Lors du Congrès international des bibliothèques qui se tiendra à Dubaï en 2024, aucun point du programme ne traitera des questions LGBT, l’homosexualité étant illégale dans le pays.

Dans un document, l’organisation IFLA propose que son comité LGBTQ organise une conférence distincte ailleurs, à un autre moment.

Les membres de plusieurs pays, dont la Suède, sont critiques et se demandent comment une telle concession a pu être acceptée.

– Les bibliothèques sont synonymes de démocratie et de libre formation de l’opinion.
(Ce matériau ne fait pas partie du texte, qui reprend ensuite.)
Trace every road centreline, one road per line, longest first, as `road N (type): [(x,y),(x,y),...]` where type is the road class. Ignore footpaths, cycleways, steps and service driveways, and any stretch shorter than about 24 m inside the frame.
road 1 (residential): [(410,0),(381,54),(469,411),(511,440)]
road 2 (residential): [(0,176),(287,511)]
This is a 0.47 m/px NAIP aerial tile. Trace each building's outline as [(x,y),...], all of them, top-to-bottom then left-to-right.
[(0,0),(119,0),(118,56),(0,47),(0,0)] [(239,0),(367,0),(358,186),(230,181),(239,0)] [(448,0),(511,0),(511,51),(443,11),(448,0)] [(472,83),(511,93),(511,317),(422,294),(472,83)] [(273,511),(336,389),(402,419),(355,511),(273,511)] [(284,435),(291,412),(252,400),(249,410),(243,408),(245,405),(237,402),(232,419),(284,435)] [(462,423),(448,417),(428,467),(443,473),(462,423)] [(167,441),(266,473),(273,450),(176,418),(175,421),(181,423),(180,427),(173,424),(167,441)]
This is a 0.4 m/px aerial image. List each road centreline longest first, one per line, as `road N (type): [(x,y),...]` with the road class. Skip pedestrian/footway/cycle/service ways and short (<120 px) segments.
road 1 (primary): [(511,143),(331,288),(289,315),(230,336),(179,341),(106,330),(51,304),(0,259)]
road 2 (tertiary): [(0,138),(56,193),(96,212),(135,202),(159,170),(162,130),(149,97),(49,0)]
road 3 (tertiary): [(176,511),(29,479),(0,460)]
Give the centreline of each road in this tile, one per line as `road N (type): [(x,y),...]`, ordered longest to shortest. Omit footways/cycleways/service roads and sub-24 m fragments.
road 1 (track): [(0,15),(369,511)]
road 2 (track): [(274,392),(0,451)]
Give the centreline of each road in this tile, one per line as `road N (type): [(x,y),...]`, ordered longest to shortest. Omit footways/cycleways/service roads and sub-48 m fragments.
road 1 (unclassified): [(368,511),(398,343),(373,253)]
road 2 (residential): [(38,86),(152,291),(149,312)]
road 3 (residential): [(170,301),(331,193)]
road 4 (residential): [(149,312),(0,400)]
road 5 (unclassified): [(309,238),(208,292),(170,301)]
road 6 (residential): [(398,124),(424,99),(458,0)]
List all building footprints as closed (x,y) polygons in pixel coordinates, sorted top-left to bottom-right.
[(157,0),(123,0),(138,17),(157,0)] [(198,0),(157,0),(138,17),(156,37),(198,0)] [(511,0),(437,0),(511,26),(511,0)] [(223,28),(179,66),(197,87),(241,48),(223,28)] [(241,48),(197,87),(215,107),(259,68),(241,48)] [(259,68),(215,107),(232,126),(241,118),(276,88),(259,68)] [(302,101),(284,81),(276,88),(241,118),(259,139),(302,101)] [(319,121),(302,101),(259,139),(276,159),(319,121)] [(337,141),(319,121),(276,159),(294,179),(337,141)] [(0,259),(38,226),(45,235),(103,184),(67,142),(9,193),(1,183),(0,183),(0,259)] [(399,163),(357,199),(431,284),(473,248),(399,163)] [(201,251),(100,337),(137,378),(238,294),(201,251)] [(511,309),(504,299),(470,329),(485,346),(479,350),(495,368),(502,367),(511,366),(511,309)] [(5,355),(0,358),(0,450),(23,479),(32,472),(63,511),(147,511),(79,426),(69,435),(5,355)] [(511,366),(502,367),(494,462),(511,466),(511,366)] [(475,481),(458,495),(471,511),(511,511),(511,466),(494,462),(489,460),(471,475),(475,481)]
C’est pourquoi cette question est devenue un grand sujet de discussion dans le monde des bibliothèques », déclare Karin Grönvall, bibliothécaire nationale.

L’IFLA prend note des critiques

Suite à ces critiques, l’organisateur IFLA a organisé un vote consultatif afin de recueillir davantage d’avis sur le choix du pays hôte.

Dans un courriel adressé à SVT, l’IFLA écrit qu’elle a pris note des critiques, que toutes les voix sont importantes et que le conseil d’administration va maintenant poursuivre la discussion.

L’IFLA écrit également dans un document rendu public que des travaux sont en cours pour une plus grande diversité et une position plus forte au Moyen-Orient. Dubaï était le seul candidat qui répondait aux critères et que l’alternative était d’annuler.

Plusieurs acteurs suédois boycottent

L’Association suédoise des bibliothèques a annoncé qu’elle boycotterait le congrès si le lieu n’était pas modifié. Elle écrit que l’IFLA agit en tant qu’agent des Émirats arabes unis, ce qui est inacceptable.

Le syndicat DIK, qui représente les bibliothécaires, a précédemment qualifié cette décision de scandaleuse et ont déclaré qu’ils ne participeraient pas.

La bibliothèque municipale de Stockholm boycotte également le congrès. Biblioteksbladet l’avait déjà signalé.

La Bibliothèque royale attend la notification d’un éventuel changement d’emplacement.

– Si les conditions sont exactement les mêmes qu’aujourd’hui, j’ai du mal à participer », déclare Karin Grövall, bibliothécaire nationale à la KB.